During my third year of teaching, I embedded ELA into every other class. Long story short, I didn’t have my own classroom. I co-taught with all the other educators in the building. (If you’d like to read more on embedded English there is an interview here.) Though it was incredibly impactful all around, mathematics seemed the most advantageous. We read Leonard Mlodinaw’s *The Drunkard’s Walk** *providing rich discussions over incredibly dense (but intriguing) mathematical concepts. Sure, these were freshmen in high school, and this novel was *not *algebra 1 material, but who cares? It was engaging students. We were having engaging dialogues in the math classroom with students having the opportunity to ask questions they were incredibly interested in but previously had assumed were irrelevant, pointless, or had no time for. The math teacher saw his classes blossom and engage him in conversations regarding one of his personal passions, *math! *Was every question state-standard correlated? No, of course not. But it didn’t matter. The conversations were beyond standard math practices; they were building a framework for students to engage with, personally, the experience of learning and understanding mathematics. These discussions eventually led us to questioning the chronological approach to mathematics. Why algebra 1 first? Why is algebra 1 separated into two parts? Why can’t geometry be first? Why can’t it all be mixed? Is any of it *actually *necessary? We dug into the history of math, discovering its derivations from Arabic. We looked at how Greeks and Romans used math for gambling and war. We were discovering. We were learning. And, regarding necessity…

There are enough studies asserting higher mathematics is unnecessary for the majority of the populations daily functions. In fact, if you give a final algebra or geometry exam to every teacher in a high school, I can promise you only a select few will be successful (I’ll let you guess that select few). And there are studies suggesting how important math is in your daily life — yet these articles only suggest basic mathematical principles taught in primary and middle school are used daily while asserting this as proof of high school math’s importance. Or this article suggesting my firm understanding of algebra, (including aerodynamics, trajectory, the formula for force, etc.), is the only reason I am aware of my fundamental understanding of muscle control and spatial reasoning (i.e., throwing trash in a trashcan). Stop. That’s absurd. Math is exciting without it having to be further forced down our throats. Puzzles are fun. Sudoku is in many daily newspapers and purchased apps. People love building prop rockets, and gardening, and making a ship sail, and building games, and Rubik’s Cubes. Math is fun. It doesn’t need to be taught with ultimatums suggesting if we don’t continue to teach high school math in the same fashion students will never understand personal finances or be able to throw balls of paper away. Math is interesting and fun because it is.

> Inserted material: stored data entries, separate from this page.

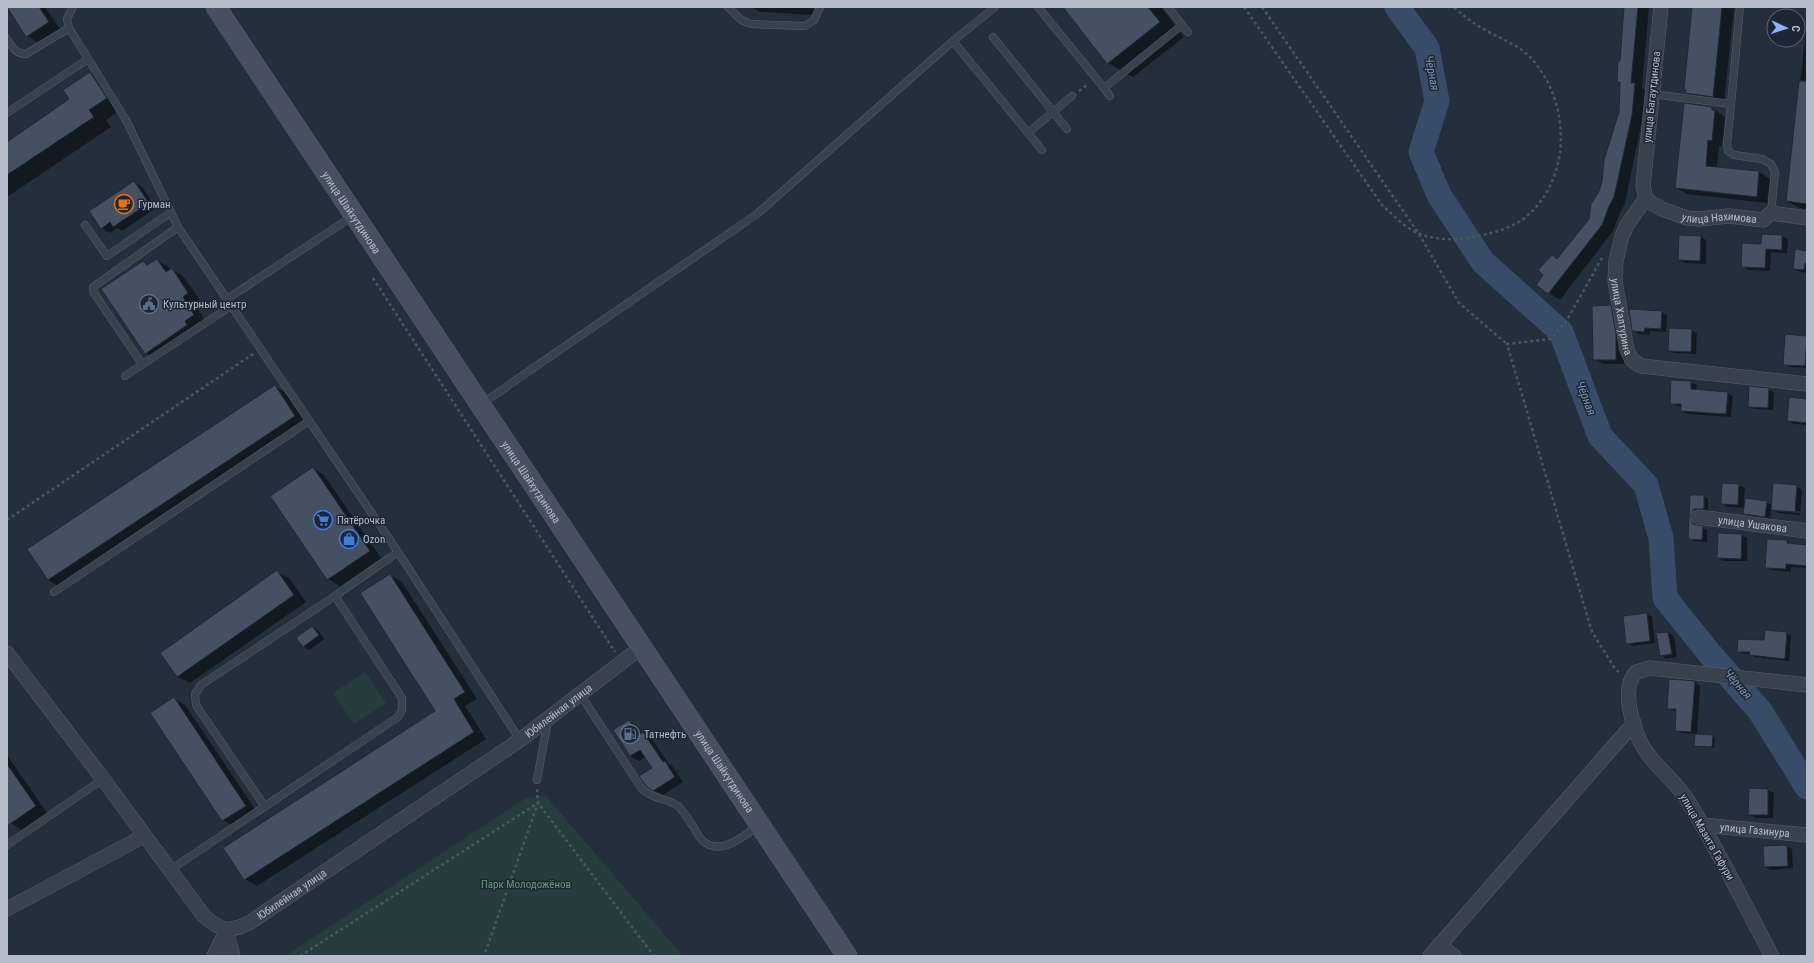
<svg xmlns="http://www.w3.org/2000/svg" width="1814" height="963" viewBox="0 0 1814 963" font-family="'Roboto Condensed',sans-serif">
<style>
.green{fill:#263c3f}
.shadow{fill:#0007;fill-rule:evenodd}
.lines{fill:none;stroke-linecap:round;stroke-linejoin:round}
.river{stroke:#394c67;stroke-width:25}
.building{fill:#455162;stroke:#1f2835}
.service-casing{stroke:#565f6c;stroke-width:8}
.minor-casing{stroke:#565f6c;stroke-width:15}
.secondary-casing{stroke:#565f6c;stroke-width:21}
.path{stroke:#44595c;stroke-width:2.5;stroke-dasharray:3 3;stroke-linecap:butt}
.service{stroke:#38414e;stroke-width:7}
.minor{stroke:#38414e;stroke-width:14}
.secondary{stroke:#465061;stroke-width:20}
.labels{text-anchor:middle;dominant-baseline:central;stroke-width:3;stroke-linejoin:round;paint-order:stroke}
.street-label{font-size:11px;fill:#b4bcc9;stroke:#1d2633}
.poi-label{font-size:11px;fill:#b4bcc9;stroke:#1d2633;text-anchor:start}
.park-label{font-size:11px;fill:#6b9a76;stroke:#1d2633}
.water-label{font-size:12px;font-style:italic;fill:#7c92b1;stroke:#1d2633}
</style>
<rect width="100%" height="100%" fill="#242f3e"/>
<path class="green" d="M365 672 386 703 354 724 333 693Z
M546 796 683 956H285L526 798Z"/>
<path class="shadow" d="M7 7H45L60 29 39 43 27 36Z
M751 7H814V15L760 12Z
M1064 7H1161L1184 37 1133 77 1108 63Z
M1625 7H1649L1642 88 1646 90 1642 121 1625 203 1620 213 1613 231 1560 300 1537 285 1590 219 1600 192 1620 112 1621 84 1618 81 1621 62Z
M1693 7H1734L1724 103 1698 99 1686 93Z
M1807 20V209L1799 208 1787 201Z
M90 73 108 83 123 108 106 120 111 127 7 197V143L71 100Z
M1712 108 1725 117 1722 146H1719L1717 168 1759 172 1770 179 1767 203 1687 194 1676 188Z
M134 182 142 187 156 208 122 231 117 228 110 233 102 228Z
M1763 235 1782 236 1788 239 1787 253 1771 252 1770 271 1748 270 1742 266 1762 245Z
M1701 237 1706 240V264L1685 263 1679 260Z
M1807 252V273L1800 272 1794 269Z
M157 260 183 276 200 300 194 304 206 322 196 328 198 332 157 360 146 353 144 262 149 265Z
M1610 306 1619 312 1624 339V364H1603L1594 359Z
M1661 312 1667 315 1666 332 1650 331V335L1639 334 1633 330Z
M1692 330 1697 333 1696 354 1674 353 1669 350Z
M1807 337V368L1790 367 1784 364Z
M1691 382 1697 385 1696 390 1727 393 1733 396 1731 417 1687 414 1682 411V407L1677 406 1671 403Z
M275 386 286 393 306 423 60 587 48 580Z
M1768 389 1774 393 1773 410 1755 409 1749 406Z
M1807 400V425L1794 424 1788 421Z
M313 468 324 475 381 558 340 586 328 579 272 496Z
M1723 484 1739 485 1745 488 1744 499 1766 502 1772 505 1797 486 1802 490 1800 515 1778 513 1771 509 1770 519 1750 517 1744 514 1745 508 1728 507 1722 504ZM1776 509 1800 511V513L1776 511Z
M1691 496H1704L1708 499V511H1699L1694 519 1697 526 1707 530V542L1694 541 1689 538Z
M1742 535 1747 538V561H1724L1718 558Z
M1787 541 1793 545 1807 546V568L1791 567V572L1772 570 1766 567Z
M277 572 289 578 306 602 190 683 178 677 161 653Z
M390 575 402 582 477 699 465 706 486 739 257 886 245 879 437 711Z
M1647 614 1652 617 1655 643 1633 646 1627 643Z
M312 627 318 630 324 639 309 650 304 647 297 638Z
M1668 633 1674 636 1677 657 1666 659 1661 655Z
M1787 633 1791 636 1789 661 1755 657 1750 654H1743L1738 651Z
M1695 682 1700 686 1697 735 1715 737 1714 748 1697 746 1695 745 1696 734 1682 733 1676 730 1677 712 1668 708Z
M174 698 185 705 257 812 235 827 223 820Z
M629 721 638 726 643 734 652 739 669 764 673 767 683 782 663 795 654 790 653 768 646 757 639 761 630 756Z
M7 755 47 813 22 830 11 823 7 818Z
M1768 790 1774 793 1773 818H1755L1749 814Z
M1786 846 1792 849 1793 868 1771 870 1765 867Z"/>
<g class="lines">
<path class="river" d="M1397 7 1427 48 1437 101 1421 152 1439 195 1483 262 1561 332 1600 436 1646 485 1661 538 1665 598 1710 654 1760 711 1807 787"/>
</g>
<path class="building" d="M7 7H39L49 22 26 37Z
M1063 7H1148L1160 22 1107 64Z
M1624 7H1638L1631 83H1635L1632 115 1614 197 1609 206 1602 225 1548 294 1536 285 1543 275 1538 270 1552 255 1557 259 1589 219 1591 204 1599 191 1602 182 1604 160 1619 112 1620 82H1617L1618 61H1620Z
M1692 7H1722L1713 97 1685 93 1686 90 1684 89Z
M90 72 107 98 89 110 94 117 7 175V142L69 99 63 90Z
M1799 81H1807V204L1786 201Z
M1684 103 1712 107V110H1715L1712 141 1708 140 1706 166 1759 171 1757 197 1675 188Z
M134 181 149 203 113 227 110 222 101 229 89 211Z
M1762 234 1782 235V250L1766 249 1765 268 1741 267 1742 243 1761 244Z
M1679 235 1701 236 1700 261 1678 260Z
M1795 249 1807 251V264L1805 263 1804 270 1793 269Z
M157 259 166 272 172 268 188 293 183 297 194 315 185 321 187 325 145 354 101 289 143 261 147 265Z
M1611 305 1616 334V360H1593L1592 306Z
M1629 309 1662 311 1661 329 1645 328 1644 332 1632 331Z
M1669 328 1692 329 1691 352 1668 351Z
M1785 334 1807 336 1805 366 1783 365Z
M1671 380 1691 381V389L1728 392 1726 414 1681 411V404H1670Z
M275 385 295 416 48 580 27 549Z
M1749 386 1769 388 1768 408 1748 407Z
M1789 397 1807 399V423L1787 421Z
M313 467 370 551 327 580 270 496Z
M1722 483 1739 484 1738 505 1721 504Z
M1773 483 1797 485 1795 512 1771 510Z
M1690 495H1704V509H1694L1690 516 1693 524 1703 526 1702 540 1688 539Z
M1745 498 1767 501 1765 517 1743 514Z
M1718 533 1742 534 1741 559 1717 558Z
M1767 539 1787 540V543L1807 545V566L1786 564V569L1765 568Z
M277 570 294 595 177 677 160 653Z
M390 574 465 692 454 699 474 732 244 880 223 848 435 711 360 593Z
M1647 613 1650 641 1626 644 1623 616Z
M312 626 319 635 303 647 296 638Z
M1765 630 1787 632 1785 659 1749 655 1750 652H1737L1738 639 1764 640Z
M1668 632 1672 654 1660 656 1656 633Z
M1669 679 1695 681 1691 732 1675 731 1676 709H1667Z
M174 697 246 806 222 821 150 713Z
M629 720 639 735 643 732 663 762 665 761 675 777 653 791 646 786 639 776 652 768 640 750 630 756 613 730Z
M1695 734 1713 735 1712 747 1694 746Z
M7 764 36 806 7 826Z
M1749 788 1768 789V815H1748Z
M1787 845 1788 866 1764 867 1763 846Z"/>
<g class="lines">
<defs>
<path id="service" d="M73 7 67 19 69 28 126 120 178 227 398 552 520 740
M728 7 741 20 751 24 805 26 814 20 820 7
M1038 7 1104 88 1182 25 1168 7
M1182 25 1188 32
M993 37 1067 129
M7 39C12 47 16 54 26 54L69 28
M953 41 1042 150
M1104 88 1110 96
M1652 94 1731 104 1740 7
M1731 104 1727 144 1728 151 1734 155 1762 159 1771 164 1775 172 1771 213
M7 113 88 59
M1028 133 1072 96
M85 225 107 256 170 213
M227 299 353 216
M142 364 94 293 93 287 178 227
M125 376 231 306
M480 405 757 214 953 41 995 7
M54 592 309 421
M580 694 642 789C654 800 667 798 678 806 684 811 688 820 693 826 696 831 699 838 703 841 721 857 745 835 759 825
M537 780 548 720
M265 807 196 705 195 694 201 685 335 596
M7 845 103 779
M170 870 398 717 402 710V698L335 596 398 552"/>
<g id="minor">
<path id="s1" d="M1661 7 1643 186 1646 198 1651 203 1662 209 1687 218 1699 219 1729 216 1763 220 1771 213 1807 218"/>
<path id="s2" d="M1646 198 1627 225 1622 236 1616 261 1615 281 1627 350 1632 360 1641 366 1807 384"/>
<path id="s3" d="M1698 517 1807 531"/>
<path id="s4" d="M7 653 103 779 204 916C221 931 228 933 249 923L520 740 643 646"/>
<path id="s5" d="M1702 825 1807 835"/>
<path d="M7 909 144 836"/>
<path d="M226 931 233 956"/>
<path d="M1439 945 1454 956"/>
<path d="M214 956 226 931"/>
<path d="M1430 956 1634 723"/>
<path d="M1772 956C1744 904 1719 851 1688 801 1674 778 1650 764 1639 739 1632 722 1621 688 1636 672L1650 668 1807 685"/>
</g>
<g id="secondary">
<path id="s6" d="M216 7C424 325 638 639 847 956"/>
</g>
</defs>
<use href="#service" class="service-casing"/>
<use href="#minor" class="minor-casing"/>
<use href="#secondary" class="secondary-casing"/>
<path class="path" d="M1244 7 1382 205C1393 215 1406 229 1420 234 1439 241 1458 240 1477 236 1494 233 1513 228 1527 216 1572 177 1571 102 1531 58 1518 44 1496 37 1480 27 1470 21 1462 14 1453 7
M1262 7 1419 234 1459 303 1507 344
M1079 91 1088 84
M1602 258 1567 320 1551 339 1507 344 1592 632 1616 670 1621 673
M373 278 615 652
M7 520 253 354
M537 789 538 803 654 956
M300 956 538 803 484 956"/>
<use href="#service" class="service"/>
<use href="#minor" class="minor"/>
<use href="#secondary" class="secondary"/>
</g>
<defs>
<symbol id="cafe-ring" viewBox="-11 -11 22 22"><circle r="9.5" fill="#1d2633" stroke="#e8710a" stroke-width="1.5"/><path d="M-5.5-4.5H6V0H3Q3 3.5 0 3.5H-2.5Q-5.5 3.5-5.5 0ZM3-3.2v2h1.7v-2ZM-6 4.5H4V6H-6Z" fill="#e8710a"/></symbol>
<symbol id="civic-ring" viewBox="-11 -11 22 22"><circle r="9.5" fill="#1d2633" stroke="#5c6f8a" stroke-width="1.5"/><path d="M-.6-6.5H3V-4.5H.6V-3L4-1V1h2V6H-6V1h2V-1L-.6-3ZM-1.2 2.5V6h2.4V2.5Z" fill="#5c6f8a"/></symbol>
<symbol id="supermarket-ring" viewBox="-11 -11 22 22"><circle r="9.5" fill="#1d2633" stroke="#3f7fe0" stroke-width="1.5"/><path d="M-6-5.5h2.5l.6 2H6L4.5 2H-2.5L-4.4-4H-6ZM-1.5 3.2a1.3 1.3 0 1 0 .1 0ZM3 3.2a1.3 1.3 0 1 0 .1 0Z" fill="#3f7fe0"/></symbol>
<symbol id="shop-ring" viewBox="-11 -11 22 22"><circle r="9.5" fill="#1d2633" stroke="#3f7fe0" stroke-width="1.5"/><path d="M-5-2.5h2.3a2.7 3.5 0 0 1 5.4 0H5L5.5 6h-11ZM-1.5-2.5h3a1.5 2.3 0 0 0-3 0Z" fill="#3f7fe0"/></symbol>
<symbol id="fuel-ring" viewBox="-11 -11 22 22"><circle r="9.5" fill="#1d2633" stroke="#5c6f8a" stroke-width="1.5"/><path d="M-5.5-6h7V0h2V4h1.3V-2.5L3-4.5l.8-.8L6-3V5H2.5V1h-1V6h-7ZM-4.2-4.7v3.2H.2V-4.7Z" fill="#5c6f8a"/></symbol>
</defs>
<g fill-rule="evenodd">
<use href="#cafe-ring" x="113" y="193" width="22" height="22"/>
<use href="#civic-ring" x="138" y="293" width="22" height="22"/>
<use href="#supermarket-ring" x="312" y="509" width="22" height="22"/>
<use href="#shop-ring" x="338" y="528" width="22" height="22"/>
<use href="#fuel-ring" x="619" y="723" width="22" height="22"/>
</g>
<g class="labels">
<g class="street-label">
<text transform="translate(1652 97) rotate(-84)">улица Багаутдинова</text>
<text stroke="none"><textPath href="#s6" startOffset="246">улица Шайхутдинова</textPath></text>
<text stroke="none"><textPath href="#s1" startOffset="271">улица Нахимова</textPath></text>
<text stroke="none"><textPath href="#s2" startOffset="127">улица Халтурина</textPath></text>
<text stroke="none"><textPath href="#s6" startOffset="570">улица Шайхутдинова</textPath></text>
<text stroke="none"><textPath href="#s3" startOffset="55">улица Ушакова</textPath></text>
<text stroke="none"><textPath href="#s4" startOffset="754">Юбилейная улица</textPath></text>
<text stroke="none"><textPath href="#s6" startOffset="918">улица Шайхутдинова</textPath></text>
<text stroke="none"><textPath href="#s5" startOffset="53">улица Газинура</textPath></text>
<text transform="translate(1707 837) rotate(60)">улица Мазита Гафури</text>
<text stroke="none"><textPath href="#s4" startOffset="430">Юбилейная улица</textPath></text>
</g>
<g class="poi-label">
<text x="138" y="204">Гурман</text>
<text x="163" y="304">Культурный центр</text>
<text x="337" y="520">Пятёрочка</text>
<text x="363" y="539">Ozon</text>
<text x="644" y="734">Татнефть</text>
</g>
<g class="park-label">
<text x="526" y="884">Парк Молодожёнов</text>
</g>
<g class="water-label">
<text transform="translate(1432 73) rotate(79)">Чёрная</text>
<text transform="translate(1586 398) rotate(69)">Чёрная</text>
<text transform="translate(1738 684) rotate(50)">Чёрная</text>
</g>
</g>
<rect width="1814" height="963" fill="none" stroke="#b4bcc9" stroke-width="16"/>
<g transform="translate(1786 28) rotate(93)"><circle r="19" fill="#1d2633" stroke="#59626f"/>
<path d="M0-3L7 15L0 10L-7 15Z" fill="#8ab4f8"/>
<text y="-6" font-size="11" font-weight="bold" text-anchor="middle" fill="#b4bcc9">С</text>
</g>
</svg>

During this embedded course, there were some sacrifices. The math instructor I was working with agreed to sacrifice many standards to make room for PBL and discussions. Students talked, listened to podcasts, built remixed versions of “corn hole” with soy-based products and power tools (which were not soy-based), and did just as well on their state tests and final exams as previous classes (and future classes). Students were engaged with mathematics because they were using it. We didn’t get the box of compasses and protractors out for the problems in a text, we got them out when students needed tools specific to the task they were engaging in. And we *let them use those tools.* They were in charge of learning. They were engaged in the aspects they found to be interesting. No, they didn’t memorize every formula from the text or software for that year; however, they seeded a long lost interest in understanding and learning the rich history of mathematics.